I agree so long as creative incentives derived from suffering are seen as due to resilience of the human spirit. Maritain’s “Creative Intuition in Art and Poetry” addresses much of what is discussed here. Where I’m coming from, where I becomes We, is in finding the ontological roots of creativity, the essences of later expressions of creativity. This finding cannot include disconnects or dichotomies between physical experience and rational discussion. Our existence is a flux of extensions. All creativity begins as extensions of genetic adaptational potentials. Emotional/rational needs of self-substantiation are addressed by both the pragmatic making of human artifacts that are creative and useful and the productions of creative endeavors that “healing” as aesthetic appreciation of beauty because beauty can exist.

Clarification–
Maritain is talking about essences of creativity from a philosophic/religious perspective. I’m talking about genetic dispositions that extend where they can–about bio-epistemology and physical generation of creative essences.
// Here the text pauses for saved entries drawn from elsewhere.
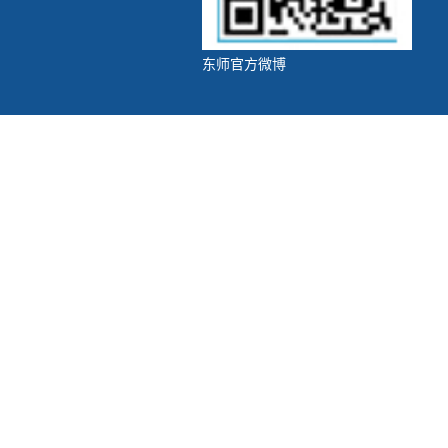
东师官方微博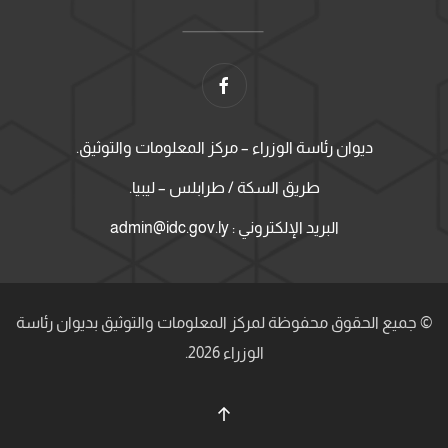
ديوان رئاسة الوزراء – مركز المعلومات والتوثيق.
طريق السكة / طرابلس – ليبيا.
البريد الإلكتروني : admin@idc.gov.ly
© جميع الحقوق محفوظة لمركز المعلومات والتوثيق بديوان رئاسة
الوزراء 2026.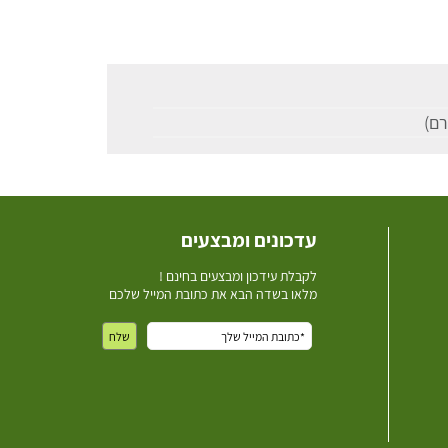
עדכונים ומבצעים
ל
קבלת עידכון ומבצעים בחינם !
מלאו בשדה הבא את כתובת המייל שלכם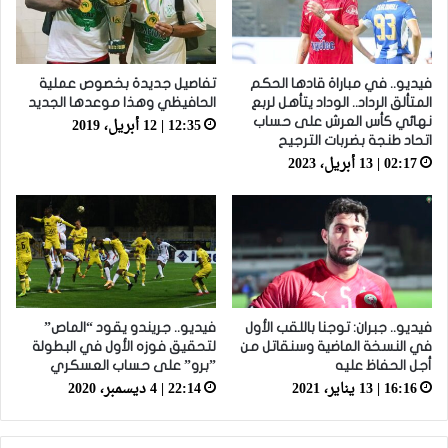
فيديو.. في مباراة قادها الحكم
تفاصيل جديدة بخصوص عملية
المتألق الرداد.. الوداد يتأهل لربع
الحافيظي وهذا موعدها الجديد
12:35 | 12 أبريل، 2019
نهائي كأس العرش على حساب
اتحاد طنجة بضربات الترجيح
02:17 | 13 أبريل، 2023
فيديو.. جبران: توجنا باللقب الأول
فيديو.. جريندو يقود “الماص”
في النسخة الماضية وسنقاتل من
لتحقيق فوزه الأول في البطولة
أجل الحفاظ عليه
”برو” على حساب العسكري
16:16 | 13 يناير، 2021
22:14 | 4 ديسمبر، 2020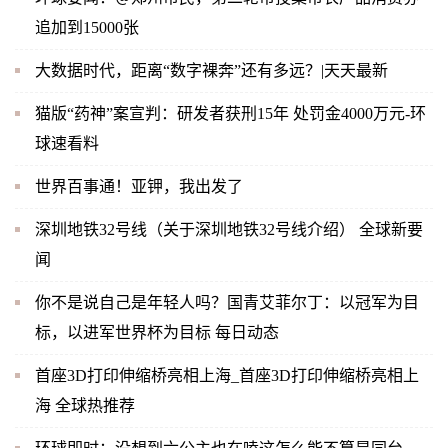
追加到15000张
大数据时代，距离“数字裸奔”还有多远？|天天最新
猫版“药神”案宣判：研发者获刑15年 处罚金4000万元-环
球速看料
世界百事通！亚钾，我出发了
深圳地铁32号线（关于深圳地铁32号线介绍） 全球新要
闻
你不是说自己是年轻人吗？国青艾菲尔丁：以冠军为目
标，以进军世界杯为目标 每日动态
首座3D打印伸缩桥亮相上海_首座3D打印伸缩桥亮相上
海 全球热推荐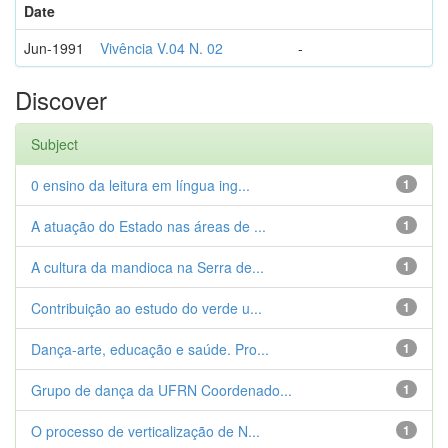
Date
Jun-1991
Vivência V.04 N. 02
-
Discover
Subject
0 ensino da leitura em língua ing...
1
A atuação do Estado nas áreas de ...
1
A cultura da mandioca na Serra de...
1
Contribuição ao estudo do verde u...
1
Dança-arte, educação e saúde. Pro...
1
Grupo de dança da UFRN Coordenado...
1
O processo de verticalização de N...
1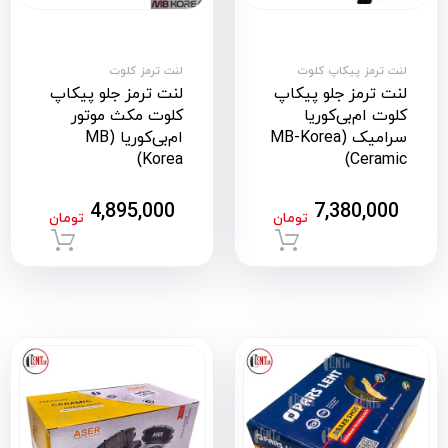
لنت ترمز پیکاپ کلوت
لنت ترمز کلوت
لنت ترمز جلو پیکاپ
لنت ترمز جلو پیکاپ
کلوت ام‌بی‌کوریا
کلوت مکث موتور
سرامیک (MB-Korea
ام‌بی‌کوریا (MB
Korea)
Ceramic)
4,895,000
7,380,000
تومان
تومان
افزودن به سبد خرید
افزود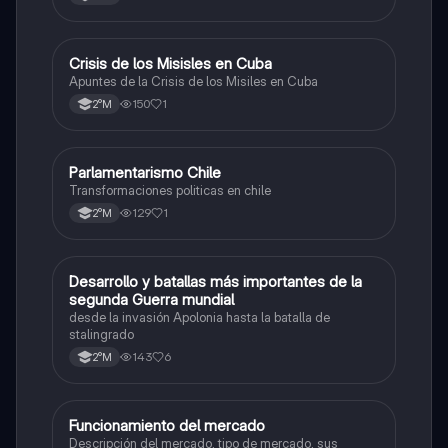
legislación laboral en Chile. Mecanismos protección a
trabajadores. legislación maternidad.
Crisis de los Misisles en Cuba
Historia
Apuntes de la Crisis de los Misiles en Cuba
150
1
2°M
Parlamentarismo Chile
Historia
Transformaciones politicas en chile
129
1
2°M
Desarrollo y batallas más importantes de la
Historia
segunda Guerra mundial
desde la invasión Apolonia hasta la batalla de
stalingrado
143
6
2°M
Funcionamiento del mercado
Historia
Descripción del mercado, tipo de mercado, sus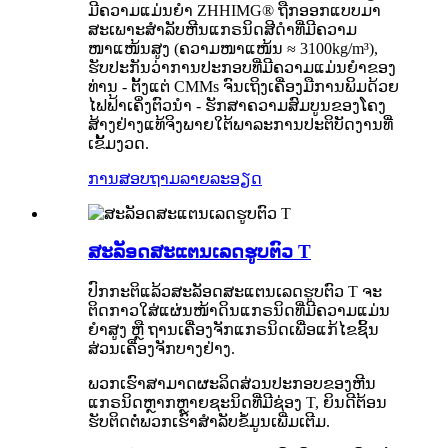
ມີຄວາມແມ່ນຍຳ ZHHIMG® ຖືກອອກແບບມາ
ສະເພາະສຳລັບຫີນແກຣນິດສີດຳທີ່ມີຄວາມ
ໜາແໜ້ນສູງ (ຄວາມໜາແໜ້ນ ≈ 3100kg/m³),
ຮັບປະກັນວ່າການປະກອບທີ່ມີຄວາມແມ່ນຍຳຂອງ
ທ່ານ - ຕັ້ງແຕ່ CMMs ຈົນເຖິງເຄື່ອງມືການພິມດ້ວຍ
ໄຟຟ້າເຄິ່ງຕົວນຳ - ຮັກສາຄວາມສົມບູນຂອງໂຄງ
ສ້າງຢ່າງແທ້ຈິງພາຍໃຕ້ພາລະການປະຕິບັດງານທີ່
ເຂັ້ມງວດ.
ການສອບຖາມ
ລາຍລະອຽດ
ສະລັອດສະແຕນເລດຮູບຕົວ T
ປົກກະຕິແລ້ວສະລັອດສະແຕນເລດຮູບຕົວ T ຈະ
ຕິດກາວໃສ່ແຜ່ນໜ້າດິນແກຣນິດທີ່ມີຄວາມແມ່ນ
ຍໍາສູງ ຫຼື ຖານເຄື່ອງຈັກແກຣນິດເພື່ອແກ້ໄຂຊິ້ນ
ສ່ວນເຄື່ອງຈັກບາງຢ່າງ.
ພວກເຮົາສາມາດຜະລິດສ່ວນປະກອບຂອງຫີນ
ແກຣນິດຫຼາກຫຼາຍຊະນິດທີ່ມີຊ່ອງ T, ຍິນດີຕ້ອນ
ຮັບຕິດຕໍ່ພວກເຮົາສຳລັບຂໍ້ມູນເພີ່ມເຕີມ.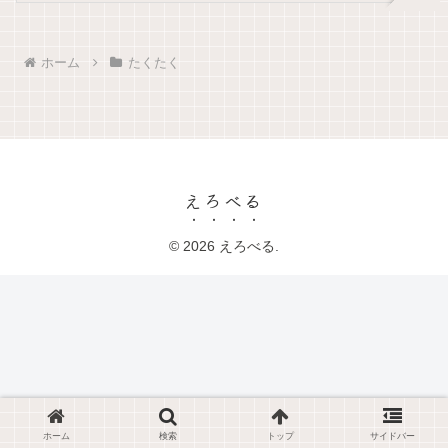
ホーム
たくたく
えろべる
© 2026 えろべる.
ホーム
検索
トップ
サイドバー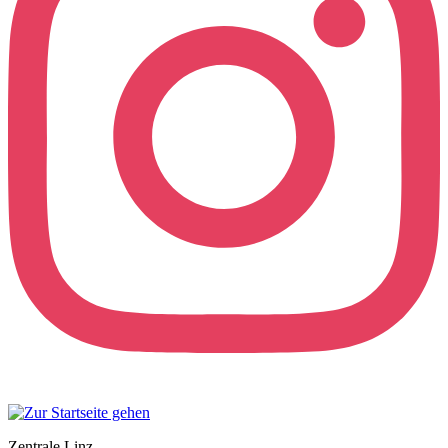
Zentrale Linz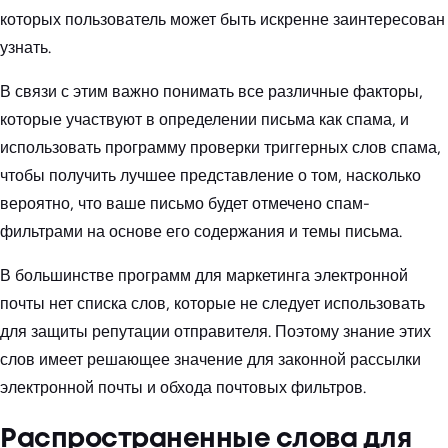
которых пользователь может быть искренне заинтересован
узнать.
В связи с этим важно понимать все различные факторы,
которые участвуют в определении письма как спама, и
использовать программу проверки триггерных слов спама,
чтобы получить лучшее представление о том, насколько
вероятно, что ваше письмо будет отмечено спам-
фильтрами на основе его содержания и темы письма.
В большинстве программ для маркетинга электронной
почты нет списка слов, которые не следует использовать
для защиты репутации отправителя. Поэтому знание этих
слов имеет решающее значение для законной рассылки
электронной почты и обхода почтовых фильтров.
Распространенные слова для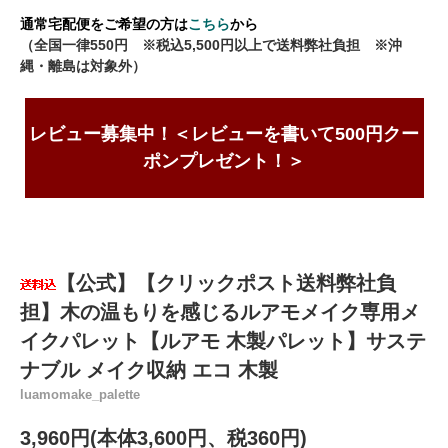
通常宅配便をご希望の方は
こちら
から
（全国一律550円 ※税込5,500円以上で送料弊社負担 ※沖
縄・離島は対象外）
レビュー募集中！＜レビューを書いて500円クー
ポンプレゼント！＞
【公式】【クリックポスト送料弊社負
担】木の温もりを感じるルアモメイク専用メ
イクパレット【ルアモ 木製パレット】サステ
ナブル メイク収納 エコ 木製
luamomake_palette
3,960円(本体3,600円、税360円)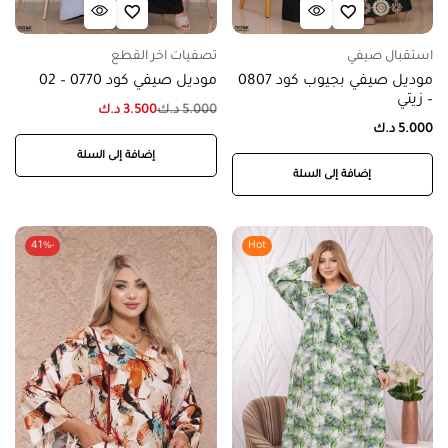
استقبال صيفي
تصفيات اخر القطع
موديل صيفي بجيوب كود 0807
موديل صيفي كود 0770 – 02
– زيتي
5.000
د.ك
3.500
د.ك
5.000
د.ك
إضافة إلى السلة
إضافة إلى السلة
-41%
Hot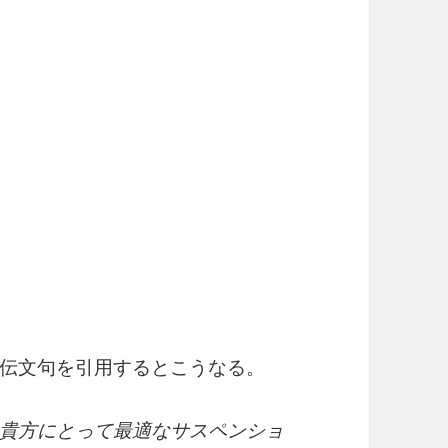
伝文句を引用するとこうなる。
貴方にとって最適なサスペンショ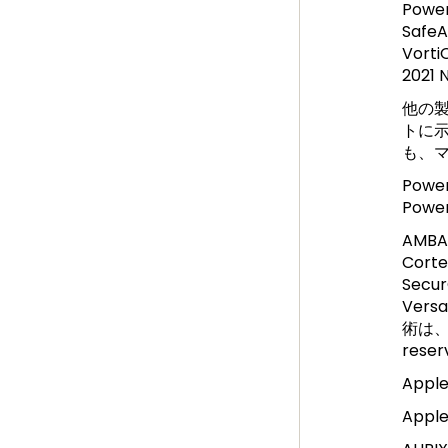
Powe
Safe
Vor
2021 N
他の
トに
も、
Pow
Pow
AMB
Corte
Secu
Ver
術は、
reser
Appl
Appl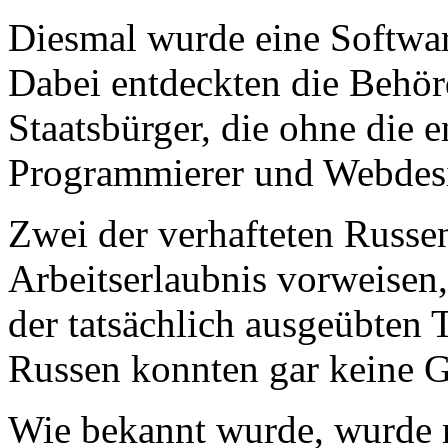
Diesmal wurde eine Softwar
Dabei entdeckten die Behörd
Staatsbürger, die ohne die 
Programmierer und Webdesi
Zwei der verhafteten Russe
Arbeitserlaubnis vorweisen, 
der tatsächlich ausgeübten T
Russen konnten gar keine 
Wie bekannt wurde, wurde m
IMHO, we are talking about the same thing. The roots of creativity and talent are to be found in the so-called subconscious or preverbal “knowing” that relies on intuitions and instincts.

I’ve been told I have had great talent as an actor and dancer. I can’t say if this is based on ‘suffering.’ As an actor, I’ve been able to take possibly mundane feelings and recreate those feelings in order to give life to written words. This is called ‘the method.’ It kind of works like this: If the character you’re playing calls for you to project grief over the lose of a husband, father or mother–and they’re all well and happy and living in Cincinnati, how do you project that grief? You do so by remembering how you felt when you lost a dearly loved pet–or a dearly loved piece of jewelry.

As a dancer, I was once chosen to train for the American Ballet Theater simply because I felt a joy and freedom in ballet. Are either of these talents? Do either depend on ‘suffering’?

The starving poet, author or painter in an unheated garret in Paris is, imo, a myth. Talent comes from an in-depth understanding of human feeling and nature, with the ability to empathize with that human feeling and then turn that feeling into a universal in whatever way you can–words, painting, dance, acting. This may be what talent is all about–not suffering.